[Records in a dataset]
====================
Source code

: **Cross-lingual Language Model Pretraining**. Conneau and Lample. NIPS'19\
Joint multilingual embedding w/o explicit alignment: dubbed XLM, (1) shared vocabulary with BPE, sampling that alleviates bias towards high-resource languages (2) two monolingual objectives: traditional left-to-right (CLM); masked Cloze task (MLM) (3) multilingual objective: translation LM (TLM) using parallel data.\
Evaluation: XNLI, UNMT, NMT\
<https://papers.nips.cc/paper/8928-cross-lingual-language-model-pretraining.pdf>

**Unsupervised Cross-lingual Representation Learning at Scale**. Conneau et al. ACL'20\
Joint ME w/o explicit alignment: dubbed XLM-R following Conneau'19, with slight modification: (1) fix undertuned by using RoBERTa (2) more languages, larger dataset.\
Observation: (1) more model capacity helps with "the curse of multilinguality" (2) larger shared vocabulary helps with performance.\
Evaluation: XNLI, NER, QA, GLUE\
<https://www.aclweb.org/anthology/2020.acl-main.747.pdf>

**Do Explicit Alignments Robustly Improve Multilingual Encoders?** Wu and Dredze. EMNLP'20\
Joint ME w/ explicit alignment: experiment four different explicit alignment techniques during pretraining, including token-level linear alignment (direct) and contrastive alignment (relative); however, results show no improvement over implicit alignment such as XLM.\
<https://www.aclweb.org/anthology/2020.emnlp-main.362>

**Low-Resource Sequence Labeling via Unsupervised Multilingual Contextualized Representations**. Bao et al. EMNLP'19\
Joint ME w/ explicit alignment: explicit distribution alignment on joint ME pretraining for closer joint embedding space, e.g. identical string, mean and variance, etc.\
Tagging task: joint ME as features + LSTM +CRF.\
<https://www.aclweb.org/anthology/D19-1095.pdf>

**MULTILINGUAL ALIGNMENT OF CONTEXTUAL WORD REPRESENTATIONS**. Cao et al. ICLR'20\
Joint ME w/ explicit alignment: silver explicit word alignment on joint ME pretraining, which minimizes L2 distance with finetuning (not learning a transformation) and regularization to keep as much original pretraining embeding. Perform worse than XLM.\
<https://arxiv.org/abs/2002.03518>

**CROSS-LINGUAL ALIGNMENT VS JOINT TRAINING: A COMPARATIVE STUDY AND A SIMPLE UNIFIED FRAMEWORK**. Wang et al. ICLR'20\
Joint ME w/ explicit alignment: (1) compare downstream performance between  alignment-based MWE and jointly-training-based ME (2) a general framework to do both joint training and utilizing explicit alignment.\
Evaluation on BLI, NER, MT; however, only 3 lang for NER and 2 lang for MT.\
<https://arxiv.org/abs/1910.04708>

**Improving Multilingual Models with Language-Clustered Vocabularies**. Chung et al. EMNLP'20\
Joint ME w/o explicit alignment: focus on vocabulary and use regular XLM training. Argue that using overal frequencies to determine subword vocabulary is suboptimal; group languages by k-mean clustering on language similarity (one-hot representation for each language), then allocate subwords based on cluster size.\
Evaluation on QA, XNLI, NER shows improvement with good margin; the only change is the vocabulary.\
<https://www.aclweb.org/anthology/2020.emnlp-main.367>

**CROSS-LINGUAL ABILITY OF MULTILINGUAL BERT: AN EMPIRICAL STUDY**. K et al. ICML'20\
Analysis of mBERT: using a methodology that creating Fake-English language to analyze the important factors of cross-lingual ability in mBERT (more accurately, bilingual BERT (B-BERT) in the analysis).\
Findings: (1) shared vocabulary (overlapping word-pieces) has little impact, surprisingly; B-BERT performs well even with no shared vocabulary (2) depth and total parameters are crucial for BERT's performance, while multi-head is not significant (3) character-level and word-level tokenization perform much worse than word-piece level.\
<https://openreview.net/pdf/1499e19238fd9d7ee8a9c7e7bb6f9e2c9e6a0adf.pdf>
====================
* [JOB]
Rewrite the lines starting at the one containing "et al. ACL'20\" and ending at the one containing "<https://www.aclweb.org/anthology/2020.acl-main.747.pdf>", swapping "more languages" for "additional languages" and keeping everything else the same.

* [OUTPUT BELOW]
**Unsupervised Cross-lingual Representation Learning at Scale**. Conneau et al. ACL'20\
Joint ME w/o explicit alignment: dubbed XLM-R following Conneau'19, with slight modification: (1) fix undertuned by using RoBERTa (2) additional languages, larger dataset.\
Observation: (1) more model capacity helps with "the curse of multilinguality" (2) larger shared vocabulary helps with performance.\
Evaluation: XNLI, NER, QA, GLUE\
<https://www.aclweb.org/anthology/2020.acl-main.747.pdf>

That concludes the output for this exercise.